BEGIN

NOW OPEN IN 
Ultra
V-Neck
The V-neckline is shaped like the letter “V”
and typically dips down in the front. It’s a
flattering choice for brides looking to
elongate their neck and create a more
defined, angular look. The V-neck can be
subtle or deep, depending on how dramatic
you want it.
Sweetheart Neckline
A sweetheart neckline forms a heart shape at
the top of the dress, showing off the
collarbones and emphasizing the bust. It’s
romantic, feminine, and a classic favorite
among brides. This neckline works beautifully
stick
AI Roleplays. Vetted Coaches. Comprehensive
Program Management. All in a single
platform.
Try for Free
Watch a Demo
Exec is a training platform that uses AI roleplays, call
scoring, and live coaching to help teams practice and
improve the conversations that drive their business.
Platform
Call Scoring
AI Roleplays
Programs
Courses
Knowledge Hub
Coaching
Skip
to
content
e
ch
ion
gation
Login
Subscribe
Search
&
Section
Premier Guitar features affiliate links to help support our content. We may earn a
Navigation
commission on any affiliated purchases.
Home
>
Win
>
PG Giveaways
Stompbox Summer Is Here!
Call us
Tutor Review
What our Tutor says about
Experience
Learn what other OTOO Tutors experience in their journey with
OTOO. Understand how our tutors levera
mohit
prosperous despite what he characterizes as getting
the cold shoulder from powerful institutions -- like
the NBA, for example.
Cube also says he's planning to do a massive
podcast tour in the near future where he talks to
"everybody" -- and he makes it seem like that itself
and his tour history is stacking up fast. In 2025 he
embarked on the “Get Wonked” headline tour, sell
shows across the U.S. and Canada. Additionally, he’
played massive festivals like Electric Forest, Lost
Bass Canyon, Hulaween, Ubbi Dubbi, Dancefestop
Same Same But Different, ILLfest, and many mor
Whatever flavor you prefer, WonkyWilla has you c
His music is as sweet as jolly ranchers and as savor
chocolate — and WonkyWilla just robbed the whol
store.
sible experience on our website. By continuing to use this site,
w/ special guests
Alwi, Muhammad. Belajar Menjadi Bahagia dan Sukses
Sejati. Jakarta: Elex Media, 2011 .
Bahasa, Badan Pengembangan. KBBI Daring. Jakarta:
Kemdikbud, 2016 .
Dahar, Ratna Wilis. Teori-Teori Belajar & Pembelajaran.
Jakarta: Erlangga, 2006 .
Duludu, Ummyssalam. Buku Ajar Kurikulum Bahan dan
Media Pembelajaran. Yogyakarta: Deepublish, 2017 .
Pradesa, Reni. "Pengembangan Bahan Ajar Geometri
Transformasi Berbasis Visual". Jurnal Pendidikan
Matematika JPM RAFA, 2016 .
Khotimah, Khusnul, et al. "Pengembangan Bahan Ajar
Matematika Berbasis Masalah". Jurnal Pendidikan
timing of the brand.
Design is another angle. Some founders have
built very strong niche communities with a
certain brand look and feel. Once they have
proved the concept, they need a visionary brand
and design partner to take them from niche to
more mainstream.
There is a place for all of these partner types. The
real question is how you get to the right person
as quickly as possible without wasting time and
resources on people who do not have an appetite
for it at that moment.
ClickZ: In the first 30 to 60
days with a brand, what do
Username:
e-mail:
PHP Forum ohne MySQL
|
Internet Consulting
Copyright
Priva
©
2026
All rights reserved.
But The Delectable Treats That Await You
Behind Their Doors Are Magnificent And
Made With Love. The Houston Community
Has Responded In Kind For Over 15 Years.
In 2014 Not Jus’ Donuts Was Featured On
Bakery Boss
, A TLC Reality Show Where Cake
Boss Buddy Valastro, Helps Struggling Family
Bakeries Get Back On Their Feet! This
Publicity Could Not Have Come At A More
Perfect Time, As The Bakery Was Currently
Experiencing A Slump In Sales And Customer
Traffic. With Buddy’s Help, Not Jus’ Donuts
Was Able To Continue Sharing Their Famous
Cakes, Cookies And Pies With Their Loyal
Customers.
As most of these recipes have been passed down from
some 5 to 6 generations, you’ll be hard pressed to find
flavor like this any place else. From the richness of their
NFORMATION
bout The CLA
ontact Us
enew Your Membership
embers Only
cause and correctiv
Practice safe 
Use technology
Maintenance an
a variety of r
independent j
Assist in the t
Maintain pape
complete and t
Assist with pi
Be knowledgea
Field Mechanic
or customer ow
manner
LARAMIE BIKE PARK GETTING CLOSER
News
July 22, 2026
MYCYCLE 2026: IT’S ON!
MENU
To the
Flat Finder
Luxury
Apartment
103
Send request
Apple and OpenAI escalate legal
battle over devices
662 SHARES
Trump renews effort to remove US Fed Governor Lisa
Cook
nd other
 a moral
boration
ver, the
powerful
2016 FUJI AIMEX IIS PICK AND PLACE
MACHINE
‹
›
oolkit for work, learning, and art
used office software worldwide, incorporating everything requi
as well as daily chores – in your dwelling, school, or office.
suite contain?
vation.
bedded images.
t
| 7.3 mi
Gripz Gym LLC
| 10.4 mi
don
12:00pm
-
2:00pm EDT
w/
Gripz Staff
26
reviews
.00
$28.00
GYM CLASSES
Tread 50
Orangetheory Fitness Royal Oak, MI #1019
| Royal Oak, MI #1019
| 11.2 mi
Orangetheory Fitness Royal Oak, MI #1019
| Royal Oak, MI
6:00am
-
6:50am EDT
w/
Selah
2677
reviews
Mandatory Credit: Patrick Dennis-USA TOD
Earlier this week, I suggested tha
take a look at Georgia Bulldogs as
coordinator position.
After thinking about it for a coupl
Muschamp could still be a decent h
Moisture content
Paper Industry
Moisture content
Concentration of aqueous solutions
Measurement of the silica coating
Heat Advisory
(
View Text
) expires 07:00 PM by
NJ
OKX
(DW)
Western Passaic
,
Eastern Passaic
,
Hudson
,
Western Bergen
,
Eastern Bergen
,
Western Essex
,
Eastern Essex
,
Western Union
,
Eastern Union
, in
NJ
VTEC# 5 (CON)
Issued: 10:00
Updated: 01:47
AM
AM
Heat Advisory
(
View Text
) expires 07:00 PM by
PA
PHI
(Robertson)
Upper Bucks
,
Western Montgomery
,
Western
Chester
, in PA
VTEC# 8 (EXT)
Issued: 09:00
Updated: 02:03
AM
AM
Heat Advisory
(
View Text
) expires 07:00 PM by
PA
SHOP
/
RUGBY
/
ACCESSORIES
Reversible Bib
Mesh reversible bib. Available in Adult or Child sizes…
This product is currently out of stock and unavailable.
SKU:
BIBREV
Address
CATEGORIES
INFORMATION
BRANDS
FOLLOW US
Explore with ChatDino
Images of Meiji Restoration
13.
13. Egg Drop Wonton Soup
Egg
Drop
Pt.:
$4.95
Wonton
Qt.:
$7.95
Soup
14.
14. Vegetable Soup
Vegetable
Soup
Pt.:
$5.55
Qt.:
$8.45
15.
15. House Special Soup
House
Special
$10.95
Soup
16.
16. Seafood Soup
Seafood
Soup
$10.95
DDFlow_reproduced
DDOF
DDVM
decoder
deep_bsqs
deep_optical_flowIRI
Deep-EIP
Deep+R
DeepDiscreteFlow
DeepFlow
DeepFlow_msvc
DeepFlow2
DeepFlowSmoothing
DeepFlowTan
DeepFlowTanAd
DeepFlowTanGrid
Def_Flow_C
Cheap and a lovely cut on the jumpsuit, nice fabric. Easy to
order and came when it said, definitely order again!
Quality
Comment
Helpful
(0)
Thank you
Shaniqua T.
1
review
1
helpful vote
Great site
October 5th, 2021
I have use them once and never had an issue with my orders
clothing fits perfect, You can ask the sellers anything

END

Print the records word for word, starting at the first line and ending at the line that contains "scoring, and live", with that line included.

NOW OPEN IN 
Ultra
V-Neck
The V-neckline is shaped like the letter “V”
and typically dips down in the front. It’s a
flattering choice for brides looking to
elongate their neck and create a more
defined, angular look. The V-neck can be
subtle or deep, depending on how dramatic
you want it.
Sweetheart Neckline
A sweetheart neckline forms a heart shape at
the top of the dress, showing off the
collarbones and emphasizing the bust. It’s
romantic, feminine, and a classic favorite
among brides. This neckline works beautifully
stick
AI Roleplays. Vetted Coaches. Comprehensive
Program Management. All in a single
platform.
Try for Free
Watch a Demo
Exec is a training platform that uses AI roleplays, call
scoring, and live coaching to help teams practice and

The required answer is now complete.